> _Text for analysis_:
=-=-=-=-=
Monstrous Relief: A Sermon for Resurrection Sunday

By Rev. Dr. Charles Eric Funston

 

 

Make no mistake: if He rose at all

it was as His body;

if the cells’ dissolution did not reverse, the molecules

reknit, the amino acids rekindle,

the Church will fall.

So writes novelist and poet John Updike in the first of his Seven Stanzas at Easter from the collection Telephone Poles and Other Poems. Here is the rest of the poem:

It was not as the flowers,

each soft Spring recurrent;

it was not as His Spirit in the mouths and fuddled

eyes of the eleven apostles;

it was as His Flesh: ours.

 

The same hinged thumbs and toes,

the same valved heart

that – pierced – died, withered, paused, and then

regathered out of enduring Might

new strength to enclose.

 

Let us not mock God with metaphor,

analogy, sidestepping transcendence;

making of the event a parable, a sign painted in the

faded credulity of earlier ages:

let us walk through the door.

 

The stone is rolled back, not papier-mache,

not a stone in a story,

but the vast rock of materiality that in the slow

grinding of time will eclipse for each of us

the wide light of day.
=-=-=-=-=
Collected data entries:

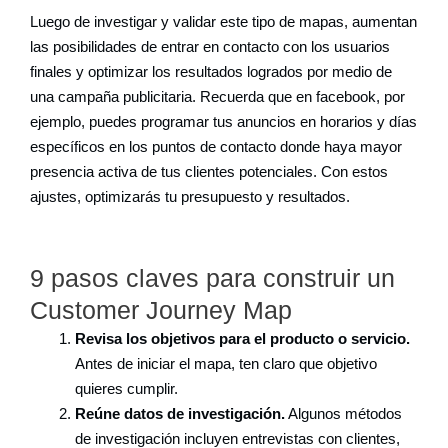
Luego de investigar y validar este tipo de mapas, aumentan
las posibilidades de entrar en contacto con los usuarios
finales y optimizar los resultados logrados por medio de
una campaña publicitaria. Recuerda que en facebook, por
ejemplo, puedes programar tus anuncios en horarios y días
específicos en los puntos de contacto donde haya mayor
presencia activa de tus clientes potenciales. Con estos
ajustes, optimizarás tu presupuesto y resultados.
9 pasos claves para construir un
Customer Journey Map
Revisa los objetivos para el producto o servicio.
Antes de iniciar el mapa, ten claro que objetivo
quieres cumplir.
Reúne datos de investigación.
Algunos métodos
de investigación incluyen entrevistas con clientes,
=-=-=-=-=
> _Directions_:
1. Decide whether each statement agrees with the sermon excerpt, answering yes or no and quoting the words of the excerpt that settle it: (a) The poem comes from the collection Telephone Poles and Other Poems. (b) The poem describes the stone as made of papier-mache. (c) The sermon was written by John Updike.
2. Copy the sermon excerpt from "it was as His Flesh: ours." to "strength to enclose.", substituting "soul" for "heart".

> _Solutions in order_:
1.
(a) Yes: "from the collection Telephone Poles and Other Poems"
(b) No: "The stone is rolled back, not papier-mache"
(c) No: "By Rev. Dr. Charles Eric Funston"

2.
it was as His Flesh: ours.

 

The same hinged thumbs and toes,

the same valved soul

that – pierced – died, withered, paused, and then

regathered out of enduring Might

new strength to enclose.